Mesela bu bölüm, Lale ve Onur’un yaşlılık sahnesi
tebessüm ettirdi. Böyle şeker tadında bölüm devam ecekken, Erol ve Betül’e
çarptık yine. Erol ve Betül’ün ikizlerle ilgilendikleri ve süründükleri
sahneler hoşuma gidiyor. Lakin, bu haftaki yüksek yüksek sahneleri, Erol’un
ordan oraya tünemeleri beni acayip yordu. Yan hikayeleri bu kadar çoğaltıp,
Lale ve Onur’a kısıtlı zaman ayırdıkça, ister istemez sahnelerden soğumaya
başlıyorum. Ben Lale ve Onur izlemek istedikçe, karşıma başkaları çıkıyor.
Dokunmayın yarama. :(
Yaşlıyken bile tarz değil miyim ama?
Diğer mevzu da, Filiz. Baştan beri, Filiz üzerinden,
sürekli, şişmanları korkunç yaratıklarmış gibi gösteriyorlar. Giyinmesini bilmezler,
ancak yemek yerler vs. Sürekli kadın bedeni üzerinden bir aşağılama söz konusu.

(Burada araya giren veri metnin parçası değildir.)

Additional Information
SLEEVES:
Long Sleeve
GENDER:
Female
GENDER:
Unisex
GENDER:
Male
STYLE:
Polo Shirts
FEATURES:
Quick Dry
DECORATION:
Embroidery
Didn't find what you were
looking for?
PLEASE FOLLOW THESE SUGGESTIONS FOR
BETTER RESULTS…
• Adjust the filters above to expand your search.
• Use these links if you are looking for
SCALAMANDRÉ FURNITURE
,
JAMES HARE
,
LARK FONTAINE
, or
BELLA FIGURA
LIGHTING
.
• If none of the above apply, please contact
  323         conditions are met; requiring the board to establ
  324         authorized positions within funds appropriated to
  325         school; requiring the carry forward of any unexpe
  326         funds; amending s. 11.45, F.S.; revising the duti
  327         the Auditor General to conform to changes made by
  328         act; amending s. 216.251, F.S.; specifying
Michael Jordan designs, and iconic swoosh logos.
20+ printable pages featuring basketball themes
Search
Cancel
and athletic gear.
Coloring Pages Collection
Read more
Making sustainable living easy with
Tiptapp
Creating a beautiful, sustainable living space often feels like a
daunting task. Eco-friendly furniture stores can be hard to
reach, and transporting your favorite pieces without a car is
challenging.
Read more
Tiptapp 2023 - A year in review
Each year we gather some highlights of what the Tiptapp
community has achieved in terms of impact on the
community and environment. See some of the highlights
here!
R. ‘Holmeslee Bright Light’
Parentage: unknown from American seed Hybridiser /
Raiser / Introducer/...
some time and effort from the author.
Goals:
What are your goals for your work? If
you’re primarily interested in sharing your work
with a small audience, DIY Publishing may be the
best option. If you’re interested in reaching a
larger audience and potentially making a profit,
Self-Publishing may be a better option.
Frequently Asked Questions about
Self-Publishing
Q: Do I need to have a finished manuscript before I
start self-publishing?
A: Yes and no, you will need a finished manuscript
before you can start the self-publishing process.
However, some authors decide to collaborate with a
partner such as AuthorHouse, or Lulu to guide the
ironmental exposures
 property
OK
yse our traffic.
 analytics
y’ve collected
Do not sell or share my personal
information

Baktılar ki, Filiz anne oldu, Erol iyi davranmaya başladı, bu sefer
anneliğinden vuralım diye düşündüler herhalde. Yoksa yeni doğum yapmış anne,
evlatlarına nasıl bu kadar uzak durabilir? Lale ve Onur’un daimi destekçisi
kızı, hipnozla korkunç bir insan yaptılar şimdi. Eğer hipnozu herkes
yapabiliyorsa, bu kadar da işe yarıyorsa, senaristlere LalOn sevgisi ve sahne
bolluğu yükleyelim. Olmaz mı? ^.^
*Bölüm boyunca
aklımda, söz müziği Mazhar Alanson’a ait, MFÖ’nün Sarı Laleler şarkısı çalıp
durdu. Bence Lale ve Onur’a çok yakıştı. ^.^ Başlığı da ordan alıntıladım.